Ziele:
a - Wie viele Mitglieder hat die NPD laut dem Text zum NPD-Verbotsverfahren?
b - Nenne alle Personen, bei denen der Text zum NPD-Verbotsverfahren eine Partei in Klammern angibt, jeweils mit dieser Partei.
c - Zitiere aus dem Text zum NPD-Verbotsverfahren die Stelle von „NPD abschieben: Ob“ bis einschließlich „Monaten zu rechnen.“.

Gezeigter Text:

*****

NPD abschieben: Ob die Partei als verfassungsfeindlich verboten werden muss, entscheidet das Bundesverfassungsgericht. Bild: Imago/epd-bild/Norbert Neetz
Bundesverfassungsgericht

Gericht debattiert über Strategie und Stärke der NPD

Am dritten Tag im Verbotsverfahren gegen die rechtsextreme NPD versuchte das Bundesverfassungsgericht die Frage zu beantworten, wie gefährlich die Partei tatsächlich ist und wie aggressiv sie gegen die freiheitlich-demokratische Grundordnung vorgeht. Mit einem Urteil der Bundesrichter ist erst in einigen Monaten zu rechnen.

Am letzten Tag  der mündlichen Verhandlung im NPD-Verbotsverfahren vor dem Bundesverfassungsgericht stand neben der rechtsextremen Agitation auch die Organisation der Partei im Zentrum.

Joachim Herrmann sieht NPD in der Tradition des Nationalsozialismus

Die Innenminister von Bayern und Mecklenburg-Vorpommern, Joachim Herrmann (CSU) und Lorenz Caffier (CDU), berichteten in Karlsruhe von verfassungsfeindlichen Aktivitäten der NPD innerhalb und außerhalb der Parlamente. Herrmann sagte, die NPD stehe eindeutig in der Tradition des Nationalsozialismus. Ihre Ideologie der Volksgemeinschaft stehe im Gegensatz zur freiheitlich-demokratischen Grundordnung. Die NPD spiele auch ohne Wahlerfolge in Bayern eine führende Rolle in der rechtsextremistischen Szene. „Es geht um die geistige Brandstiftung, die von der NPD ausgeht.“ In der aktuellen Diskussion um Zuwanderung schüre die NPD Ängste in der Bevölkerung.

Die Gefährlichkeit der NPD mit rund 5200 Mitgliedern bemisst sich nach Überzeugung des sächsischen Ministerpräsidenten Stanislaw Tillich (CDU) nicht nur an ihrer Größe. Es gebe Regionen, in denen sie die Möglichkeit habe, ihrem Ruf als aggressiv-kämpferische Partei, die alles Fremde ablehnt, nachzukommen. Sie schüchtere Bürger ein und bedrohe sie. „Deswegen ist es nicht eine Frage der Größe der Mitgliedschaft, sondern es ist die Frage, was tut sie.“

Die Landtagspräsidentin von Mecklenburg-Vorpommern, Sylvia Bretschneider (SPD), berichtete von ausländerfeindlichen und rassistischen Äußerungen der NPD-Landtagsabgeordneten. Nach Ansicht von NPD-Anwalt Peter Richter dürften Äußerungen von Abgeordnetem im Parlament aber nicht für das Verbotsverfahren verwertet werden.

Ex-Partei-Chef nennt NPD „Popanz“

Die NPD ist dagegen nach Darstellung ihres früheren Bundesvorsitzenden Holger Apfel ein „Popanz, der nicht ernst zu nehmen ist“. Ihre Schlagkraft sei in der Öffentlichkeit immer überschätzt worden, sagte Apfel in der Verhandlung des Bundesverfassungsgerichts zum NPD-Verbot. Die Partei inszeniere bewusst Tabubrüche, um eine größtmögliche Aufmerksamkeit zu erzielen. Seine Versuche als Vorsitzender, die NPD zu modernisieren, seien zum Scheitern verurteilt gewesen, sagte Apfel. Teile der Partei befänden sich immer noch in der Gedankenwelt des Nationalsozialismus.

*****

Gelieferte Angaben:
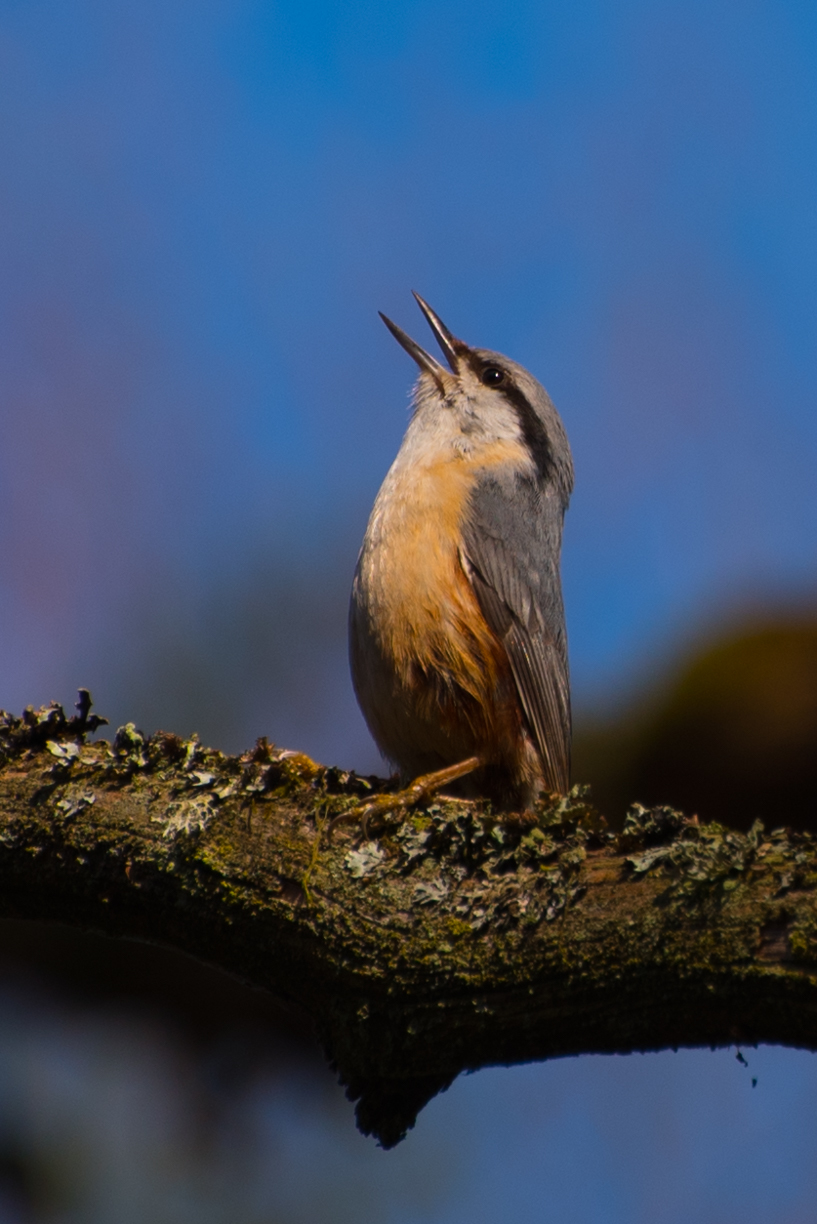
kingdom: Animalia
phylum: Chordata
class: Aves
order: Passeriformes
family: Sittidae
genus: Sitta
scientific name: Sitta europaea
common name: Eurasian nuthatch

*****

Lösungen:
a - Rund 5200

b - Joachim Herrmann (CSU), Lorenz Caffier (CDU), Stanislaw Tillich (CDU), Sylvia Bretschneider (SPD)

c -
NPD abschieben: Ob die Partei als verfassungsfeindlich verboten werden muss, entscheidet das Bundesverfassungsgericht. Bild: Imago/epd-bild/Norbert Neetz
Bundesverfassungsgericht

Gericht debattiert über Strategie und Stärke der NPD

Am dritten Tag im Verbotsverfahren gegen die rechtsextreme NPD versuchte das Bundesverfassungsgericht die Frage zu beantworten, wie gefährlich die Partei tatsächlich ist und wie aggressiv sie gegen die freiheitlich-demokratische Grundordnung vorgeht. Mit einem Urteil der Bundesrichter ist erst in einigen Monaten zu rechnen.